Here’s where things stand for Cubs after Winter Meetings
SAN DIEGO -- Both Jameson Taillon and Cody Bellinger were at the top of the Cubs' wish list when they hit the free-agent market this offseason. At these Winter Meetings, Chicago landed its targets.
Per multiple sources, the North Siders reached a four-year, $68 million deal with Taillon to join the rotation and landed a former MVP and comeback candidate in Bellinger via a one-year, $17.5 million agreement. Both contracts are pending physicals, which are expected to take place next week.
"We still have a lot more work to do," Cubs president of baseball operations Jed Hoyer said before departing the Manchester Grand Hyatt on Wednesday. "The offseason is far from over. But for me, it's always really important to sign guys that you target. Sometimes in free agency, you miss on your targets, and you have to kind of move down the list.
"Those are two guys that we targeted from the beginning. Obviously, Cody, once he was non-tendered [by the Dodgers], it felt like a great fit for us both in handedness and positionally. And obviously Jameson, we targeted. So it's nice to land guys that you were really focused on."
Here is a look at the Cubs' situation as the Meetings come to a close:
The only deal that was pushed across an official finish line at these Winter Meetings was a reunion with former top prospect Brailyn Marquez, who re-signed via a Minor League deal with a Spring Training invite. Marquez, 23, was non-tendered on Nov. 18 after injuries kept him out of game action in '21-22.
BIGGEST REMAINING NEEDS
With shortstop Trea Turner agreeing to an 11-year, $300 million deal with the Phillies and the Padres reaching a deal with Xander Bogaerts, the Cubs are still trying to land Carlos Correa or Dansby Swanson.
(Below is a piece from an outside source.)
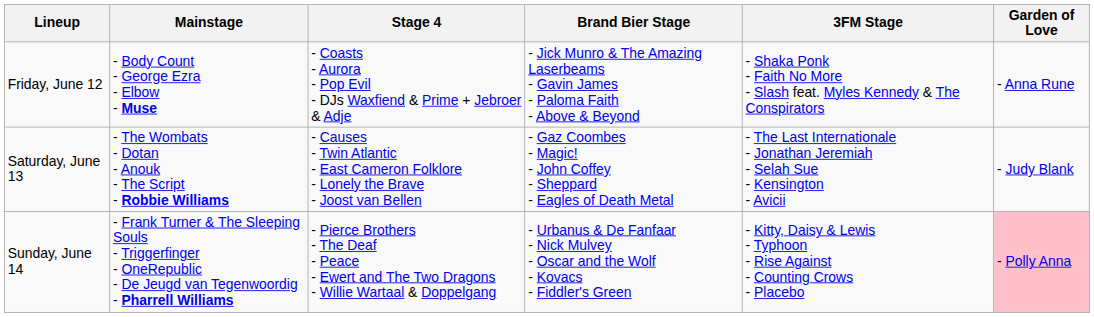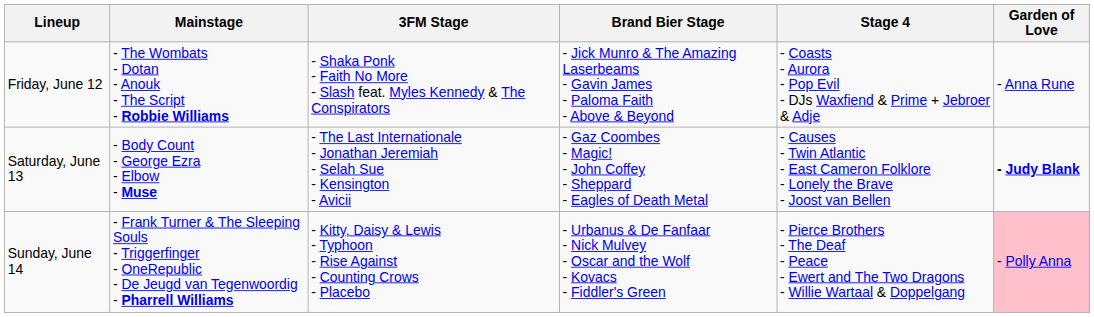columns swapped: 3FM Stage <-> Stage 4
Friday, June 12 | Mainstage: - Body Count - George Ezra - Elbow - Muse -> - The Wombats - Dotan - Anouk - The Script - Robbie Williams
Saturday, June 13 | Mainstage: - The Wombats - Dotan - Anouk - The Script - Robbie Williams -> - Body Count - George Ezra - Elbow - Muse
Saturday, June 13 | Garden of Love: normal -> bold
By the end of these Meetings, there was a sense that Swanson might be the most realistic acquisition for the North Siders.
After the Yankees convinced superstar outfielder Aaron Judge to stay in the Bronx with a reported nine-year, $360 million deal, the Giants could potentially pivot to Correa.
Swanson may not offer the same offensive output as Correa, but the former Braves shortstop had a career year at the plate last season (115 OPS+) and was elite defensively (21 outs above average). An up-the-middle combination of Swanson and Nico Hoerner would enhance the Cubs' run prevention.
Free-agent Willson Contreras, who hit the open market as the Cubs' longest-tenured player, reportedly reached a five-year deal with the rival Cardinals on Wednesday. Chicago has veteran Yan Gomes in the fold and a capable backup in P.J. Higgins, but the Cubs remain active in trying to add more depth behind the plate (with an emphasis on defense).
"He was a Cub for a long time," Hoyer said of Contreras. "We won a World Series with him. I admire just his toughness and resilience behind the plate. He played hurt a lot. He always came to the ballpark wanting to play. Obviously, he signed with the Cardinals, but I wish him happiness. He gave us a lot of happiness and I wish him the same."
It's probable that Taillon represents the Cubs' biggest splurge for the rotation this winter, but expect Chicago to look to add more on shorter value deals. Hoyer noted that the relief market has been "aggressive," which could leave the Cubs searching for flyers similar to success stories of recent seasons (Andrew Chafin, Ryan Tepera and Chris Martin, among others).
4. First base
The Cubs have slugging prospect Matt Mervis coming, but Hoyer has noted that the team would like to build up some depth and insurance at that spot. Chicago was in on free agent José Abreu, but he signed a three-year deal with the Astros. The Cubs are surveying alternatives, but it sounds like this need has moved further down the list of priorities.
RULE 5 DRAFT
The Mariners picked right-hander Chris Clarke off the Cubs' Triple-A Iowa roster on Wednesday. Unranked by Pipeline, the 24-year-old Clarke was a fourth-round selection by the Cubs in the 2019 MLB Draft and spent last season between High-A and Double-A. In 120 1/3 innings, he had a 4.64 ERA with 110 strikeouts and 25 walks.
The Cubs did not make any selections in the Major League phase of the Rule 5 Draft this year.
THE BOTTOM LINE
The Cubs have a stronger foundation of prospects after two rebuilding seasons, but the realistic timeline for the bulk of the Pipeline talent to arrive looks like 2024-25 right now. Still, there is a path to contending in the division this year and Chicago is trying to balance that short-term goal with the long-term vision.
"We have holes we need to fill," Hoyer said. "We need to be active in the market as we move forward. It's hard to define big or small. Certainly, we have a bunch of holes. That's one of the challenges we have. Until our farm system really starts producing, which I think it will be in the next couple of years ... you have to fill more holes in free agency."